引用文:
╔══

世界第2位の人材会社ランスタッドによるフジスタッフの買収から、まもなく3年が経過する。日本オフィスを率いる代表取締役会長兼CEOのマルセル・ウィガース氏に、ランスタッドグループにおける日本オフィスの役割、経営統合後のマネジメントや今後の事業方針について聞いた。
ランスタッド
マルセル・ウィガース 代表取締役会長兼CEO
オランダ・アムステルダム出身。ランスタッドオランダ法人派遣スタッフを経て、1985年にコンサルタントとして入社。イタリア法人、日本法人の事業立ち上げなどに関わった後、アジア地区担当マネージング・ディレクターを経て、2011年2月より現職。
グローバルな人材市場の状況をどのように見ていますか。
欧州はここ数年の経済危機により、どの国も厳しい状況が続いています。特にスペイン、イタリア、ギリシアなどの南欧諸国では深刻です。しかし、改善の兆しも認められるので、さらなる悪化は食い止められるのではないかと見ています。北米はやや減速しているものの、成長を続けていることに変わりありません。
一方、アジア地域は非常にポジティブですね。シンガポール、インド、マレーシアをはじめ、多くの新興国が力強い成長を続けており可能性を感じています。そして日本では、輸出産業などが盛り上がってきましたので、この先楽しみな状況になっています。世界全体では前向きに見通すことができる状況と言えるのではないでしょうか。

╚══

作業項目 1:
ランスタッド会長インタビューのうち、「世界第2位の人材会社ランスタ」を含む語句から始まり「グローバルな人材市場の状況をどのように見ていますか。」の後で終わる範囲を、一字一句違えずに書き写してください。
作業項目 2:
ランスタッド会長インタビューの最後の文に続けて、その先の部分を書き継いでください。

抽出データ:
╔══

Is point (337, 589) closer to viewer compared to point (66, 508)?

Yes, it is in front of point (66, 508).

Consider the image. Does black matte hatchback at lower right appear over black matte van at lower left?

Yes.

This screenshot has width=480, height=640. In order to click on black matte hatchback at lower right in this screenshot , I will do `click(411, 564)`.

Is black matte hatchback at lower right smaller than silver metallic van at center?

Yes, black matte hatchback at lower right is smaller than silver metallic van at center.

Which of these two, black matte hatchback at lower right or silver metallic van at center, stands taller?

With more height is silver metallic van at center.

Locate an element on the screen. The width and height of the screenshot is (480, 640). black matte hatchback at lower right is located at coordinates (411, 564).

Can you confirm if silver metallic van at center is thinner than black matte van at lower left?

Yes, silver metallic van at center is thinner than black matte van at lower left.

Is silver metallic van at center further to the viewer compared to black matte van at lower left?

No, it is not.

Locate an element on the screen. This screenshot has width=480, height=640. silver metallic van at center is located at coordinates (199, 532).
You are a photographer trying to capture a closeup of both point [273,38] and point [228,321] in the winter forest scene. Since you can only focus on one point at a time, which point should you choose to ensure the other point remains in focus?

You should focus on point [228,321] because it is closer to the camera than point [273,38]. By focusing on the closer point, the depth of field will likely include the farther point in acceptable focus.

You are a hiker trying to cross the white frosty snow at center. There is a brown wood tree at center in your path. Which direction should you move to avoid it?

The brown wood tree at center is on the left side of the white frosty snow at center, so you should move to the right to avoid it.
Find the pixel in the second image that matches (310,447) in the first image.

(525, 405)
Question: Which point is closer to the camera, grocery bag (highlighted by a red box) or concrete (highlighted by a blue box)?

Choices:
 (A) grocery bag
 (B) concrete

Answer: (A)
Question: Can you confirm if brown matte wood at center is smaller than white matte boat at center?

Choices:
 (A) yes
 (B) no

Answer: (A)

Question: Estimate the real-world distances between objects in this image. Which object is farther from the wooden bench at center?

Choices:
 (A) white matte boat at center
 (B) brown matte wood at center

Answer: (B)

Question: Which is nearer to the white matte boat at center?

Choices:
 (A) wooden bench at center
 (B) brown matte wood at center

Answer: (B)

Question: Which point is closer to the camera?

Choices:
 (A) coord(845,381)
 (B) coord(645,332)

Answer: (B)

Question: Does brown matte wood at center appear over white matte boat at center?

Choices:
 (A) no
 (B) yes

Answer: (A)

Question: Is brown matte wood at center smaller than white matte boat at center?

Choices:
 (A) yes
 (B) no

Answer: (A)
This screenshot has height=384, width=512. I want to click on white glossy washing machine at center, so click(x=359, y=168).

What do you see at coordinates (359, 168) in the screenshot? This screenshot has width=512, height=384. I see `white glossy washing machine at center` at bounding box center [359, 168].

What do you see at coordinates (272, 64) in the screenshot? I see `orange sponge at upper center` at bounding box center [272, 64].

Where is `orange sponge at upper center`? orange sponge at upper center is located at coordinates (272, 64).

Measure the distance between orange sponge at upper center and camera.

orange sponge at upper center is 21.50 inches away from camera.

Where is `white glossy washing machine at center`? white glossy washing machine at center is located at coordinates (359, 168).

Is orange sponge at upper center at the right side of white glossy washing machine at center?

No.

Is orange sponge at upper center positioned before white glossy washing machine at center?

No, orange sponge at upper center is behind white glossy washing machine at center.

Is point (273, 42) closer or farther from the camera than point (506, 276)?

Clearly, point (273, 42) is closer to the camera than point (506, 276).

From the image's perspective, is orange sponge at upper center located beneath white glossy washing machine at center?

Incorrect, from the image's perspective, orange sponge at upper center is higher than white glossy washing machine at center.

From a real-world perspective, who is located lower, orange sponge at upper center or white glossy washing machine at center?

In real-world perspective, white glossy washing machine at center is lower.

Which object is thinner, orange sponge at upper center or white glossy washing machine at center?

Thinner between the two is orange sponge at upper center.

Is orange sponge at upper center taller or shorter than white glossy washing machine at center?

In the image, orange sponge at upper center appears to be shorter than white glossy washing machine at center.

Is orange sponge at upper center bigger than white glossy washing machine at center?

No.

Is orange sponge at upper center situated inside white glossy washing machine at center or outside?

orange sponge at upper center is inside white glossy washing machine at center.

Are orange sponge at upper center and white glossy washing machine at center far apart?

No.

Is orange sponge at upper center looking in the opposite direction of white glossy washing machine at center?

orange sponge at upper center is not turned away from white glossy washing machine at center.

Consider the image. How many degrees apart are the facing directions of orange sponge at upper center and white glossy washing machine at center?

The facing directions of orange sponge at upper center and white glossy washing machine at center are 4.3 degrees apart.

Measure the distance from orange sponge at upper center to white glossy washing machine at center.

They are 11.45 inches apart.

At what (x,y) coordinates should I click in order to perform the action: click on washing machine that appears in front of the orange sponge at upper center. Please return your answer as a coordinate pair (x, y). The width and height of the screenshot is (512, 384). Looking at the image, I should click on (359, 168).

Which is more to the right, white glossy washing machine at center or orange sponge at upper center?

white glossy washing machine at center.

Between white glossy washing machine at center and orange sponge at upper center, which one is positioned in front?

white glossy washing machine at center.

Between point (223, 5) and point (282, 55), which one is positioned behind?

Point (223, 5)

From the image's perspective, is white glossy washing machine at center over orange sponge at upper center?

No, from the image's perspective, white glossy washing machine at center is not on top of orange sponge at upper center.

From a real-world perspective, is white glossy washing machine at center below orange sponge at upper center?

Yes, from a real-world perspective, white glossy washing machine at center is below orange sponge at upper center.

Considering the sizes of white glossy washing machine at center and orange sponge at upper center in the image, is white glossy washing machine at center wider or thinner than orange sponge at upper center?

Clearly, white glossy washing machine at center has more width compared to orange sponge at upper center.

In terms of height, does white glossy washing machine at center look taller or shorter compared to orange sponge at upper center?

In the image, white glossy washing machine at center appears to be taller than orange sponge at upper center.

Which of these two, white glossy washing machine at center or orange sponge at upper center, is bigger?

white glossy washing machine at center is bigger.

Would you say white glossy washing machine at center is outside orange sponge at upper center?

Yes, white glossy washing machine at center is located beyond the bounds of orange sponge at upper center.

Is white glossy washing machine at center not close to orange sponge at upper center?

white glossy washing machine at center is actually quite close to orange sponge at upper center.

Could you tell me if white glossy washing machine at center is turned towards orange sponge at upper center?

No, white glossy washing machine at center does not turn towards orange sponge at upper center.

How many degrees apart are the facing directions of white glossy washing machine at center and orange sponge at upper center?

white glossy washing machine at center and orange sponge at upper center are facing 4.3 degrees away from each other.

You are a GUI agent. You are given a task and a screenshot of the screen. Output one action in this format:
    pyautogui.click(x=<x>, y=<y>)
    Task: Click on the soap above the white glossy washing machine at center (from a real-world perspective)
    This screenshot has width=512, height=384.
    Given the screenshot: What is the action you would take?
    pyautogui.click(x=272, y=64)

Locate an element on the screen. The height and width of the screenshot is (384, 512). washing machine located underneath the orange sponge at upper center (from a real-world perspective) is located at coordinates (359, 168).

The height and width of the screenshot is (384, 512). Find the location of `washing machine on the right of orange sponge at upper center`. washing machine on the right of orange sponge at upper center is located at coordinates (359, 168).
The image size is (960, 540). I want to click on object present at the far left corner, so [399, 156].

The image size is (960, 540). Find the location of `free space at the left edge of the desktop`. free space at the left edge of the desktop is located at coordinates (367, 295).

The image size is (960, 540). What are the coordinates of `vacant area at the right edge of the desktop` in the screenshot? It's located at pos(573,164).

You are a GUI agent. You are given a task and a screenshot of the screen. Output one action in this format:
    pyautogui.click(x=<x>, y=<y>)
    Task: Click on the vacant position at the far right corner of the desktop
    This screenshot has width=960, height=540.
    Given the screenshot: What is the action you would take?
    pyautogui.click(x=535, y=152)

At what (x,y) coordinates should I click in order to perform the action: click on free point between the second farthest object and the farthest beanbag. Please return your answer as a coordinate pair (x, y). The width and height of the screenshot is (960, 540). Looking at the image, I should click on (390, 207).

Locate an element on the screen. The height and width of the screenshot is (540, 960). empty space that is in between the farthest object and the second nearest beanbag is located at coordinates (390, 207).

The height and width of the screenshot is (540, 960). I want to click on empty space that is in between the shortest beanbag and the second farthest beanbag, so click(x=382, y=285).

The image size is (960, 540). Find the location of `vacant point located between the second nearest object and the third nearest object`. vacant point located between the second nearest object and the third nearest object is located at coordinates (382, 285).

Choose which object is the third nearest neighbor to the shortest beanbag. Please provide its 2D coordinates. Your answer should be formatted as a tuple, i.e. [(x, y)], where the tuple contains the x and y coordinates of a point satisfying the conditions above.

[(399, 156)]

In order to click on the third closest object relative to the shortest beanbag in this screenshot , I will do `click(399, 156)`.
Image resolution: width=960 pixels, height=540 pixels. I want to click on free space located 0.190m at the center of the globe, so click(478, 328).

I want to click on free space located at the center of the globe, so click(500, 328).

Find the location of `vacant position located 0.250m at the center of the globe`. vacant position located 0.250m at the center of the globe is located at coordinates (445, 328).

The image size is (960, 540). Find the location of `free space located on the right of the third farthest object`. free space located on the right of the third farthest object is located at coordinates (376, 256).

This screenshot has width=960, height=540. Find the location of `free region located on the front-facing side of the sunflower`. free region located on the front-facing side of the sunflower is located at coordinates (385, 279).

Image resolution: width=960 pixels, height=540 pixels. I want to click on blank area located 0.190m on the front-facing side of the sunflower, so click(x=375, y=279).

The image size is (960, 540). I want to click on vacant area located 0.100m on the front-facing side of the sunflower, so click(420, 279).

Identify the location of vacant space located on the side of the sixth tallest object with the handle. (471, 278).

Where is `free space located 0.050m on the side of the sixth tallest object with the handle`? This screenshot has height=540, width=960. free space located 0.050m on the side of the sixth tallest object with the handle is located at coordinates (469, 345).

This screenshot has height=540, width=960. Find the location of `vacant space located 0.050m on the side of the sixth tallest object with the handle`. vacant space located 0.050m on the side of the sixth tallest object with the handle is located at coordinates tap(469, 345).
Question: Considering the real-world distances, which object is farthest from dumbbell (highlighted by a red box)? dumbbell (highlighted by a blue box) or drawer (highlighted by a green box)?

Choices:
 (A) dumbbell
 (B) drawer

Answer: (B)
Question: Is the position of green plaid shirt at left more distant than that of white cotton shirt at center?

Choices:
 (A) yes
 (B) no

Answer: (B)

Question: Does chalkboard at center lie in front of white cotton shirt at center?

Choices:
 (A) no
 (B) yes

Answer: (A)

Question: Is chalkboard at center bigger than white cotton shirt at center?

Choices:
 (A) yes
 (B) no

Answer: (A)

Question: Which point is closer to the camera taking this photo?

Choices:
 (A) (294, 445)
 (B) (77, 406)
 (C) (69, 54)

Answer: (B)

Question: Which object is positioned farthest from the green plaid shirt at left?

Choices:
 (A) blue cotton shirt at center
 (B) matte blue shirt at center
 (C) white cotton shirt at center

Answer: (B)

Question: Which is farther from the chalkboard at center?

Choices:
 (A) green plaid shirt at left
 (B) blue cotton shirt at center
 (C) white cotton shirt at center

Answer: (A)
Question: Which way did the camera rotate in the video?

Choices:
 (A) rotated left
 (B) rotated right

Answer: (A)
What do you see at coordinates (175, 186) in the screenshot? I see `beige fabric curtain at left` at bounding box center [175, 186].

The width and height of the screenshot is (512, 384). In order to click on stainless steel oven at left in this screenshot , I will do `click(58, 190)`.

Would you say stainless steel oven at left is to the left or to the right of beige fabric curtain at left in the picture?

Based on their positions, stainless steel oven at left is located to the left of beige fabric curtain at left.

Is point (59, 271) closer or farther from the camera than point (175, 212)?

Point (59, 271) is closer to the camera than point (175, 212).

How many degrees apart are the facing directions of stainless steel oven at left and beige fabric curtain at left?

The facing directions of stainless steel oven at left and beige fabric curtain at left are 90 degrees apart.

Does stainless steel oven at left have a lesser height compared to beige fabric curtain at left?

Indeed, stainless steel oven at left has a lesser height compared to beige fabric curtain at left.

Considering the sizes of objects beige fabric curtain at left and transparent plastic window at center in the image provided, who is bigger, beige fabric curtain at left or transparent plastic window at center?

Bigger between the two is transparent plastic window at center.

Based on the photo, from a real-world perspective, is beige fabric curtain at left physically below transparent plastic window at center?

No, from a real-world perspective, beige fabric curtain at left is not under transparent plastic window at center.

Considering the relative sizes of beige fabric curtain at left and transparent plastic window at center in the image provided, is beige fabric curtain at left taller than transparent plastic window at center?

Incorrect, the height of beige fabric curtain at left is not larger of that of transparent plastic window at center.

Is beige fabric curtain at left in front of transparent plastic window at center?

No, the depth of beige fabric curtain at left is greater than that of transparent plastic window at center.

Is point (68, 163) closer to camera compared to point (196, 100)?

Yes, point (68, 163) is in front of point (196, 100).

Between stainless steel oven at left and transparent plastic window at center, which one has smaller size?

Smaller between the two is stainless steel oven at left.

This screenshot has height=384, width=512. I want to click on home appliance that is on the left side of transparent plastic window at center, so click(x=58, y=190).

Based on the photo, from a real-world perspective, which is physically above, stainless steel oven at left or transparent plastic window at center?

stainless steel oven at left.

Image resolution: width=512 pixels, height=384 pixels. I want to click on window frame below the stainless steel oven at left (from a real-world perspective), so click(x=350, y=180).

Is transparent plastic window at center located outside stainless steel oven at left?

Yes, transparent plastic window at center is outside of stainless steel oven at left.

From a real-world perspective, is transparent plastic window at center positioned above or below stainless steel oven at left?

╚══

解答欄 1:
世界第2位の人材会社ランスタッドによるフジスタッフの買収から、まもなく3年が経過する。日本オフィスを率いる代表取締役会長兼CEOのマルセル・ウィガース氏に、ランスタッドグループにおける日本オフィスの役割、経営統合後のマネジメントや今後の事業方針について聞いた。
ランスタッド
マルセル・ウィガース 代表取締役会長兼CEO
オランダ・アムステルダム出身。ランスタッドオランダ法人派遣スタッフを経て、1985年にコンサルタントとして入社。イタリア法人、日本法人の事業立ち上げなどに関わった後、アジア地区担当マネージング・ディレクターを経て、2011年2月より現職。
グローバルな人材市場の状況をどのように見ていますか。

解答欄 2:
ランスタッドグループの中で日本オフィスはどのような役割を期待されているのでしょうか。
日本オフィスには大きく3つの役割が求められています。1点目は日本の人材サービス市場は世界で2番目に大きく非常に重要なものと位置付けられていますので、そこでしっかりと業績を上げることです。ここ1~2年で高い実績を残していますので、さらに期待が高まっています。
2点目は、サービス品質が非常に高い日本でビジネスノウハウを蓄積し、グローバルに展開してグループ全体のサービス品質のレベルアップに貢献するということです。そして3点目は、日本固有の優れたビジネスモデルを世界中に伝える役割です。例えば請負というサービスは日本特有のものです。欧州などでは固定費をいかに削減するかというソリューションが求められる傾向にあるのですが、日本の請負の仕組みは、労働力の管理に留まりません。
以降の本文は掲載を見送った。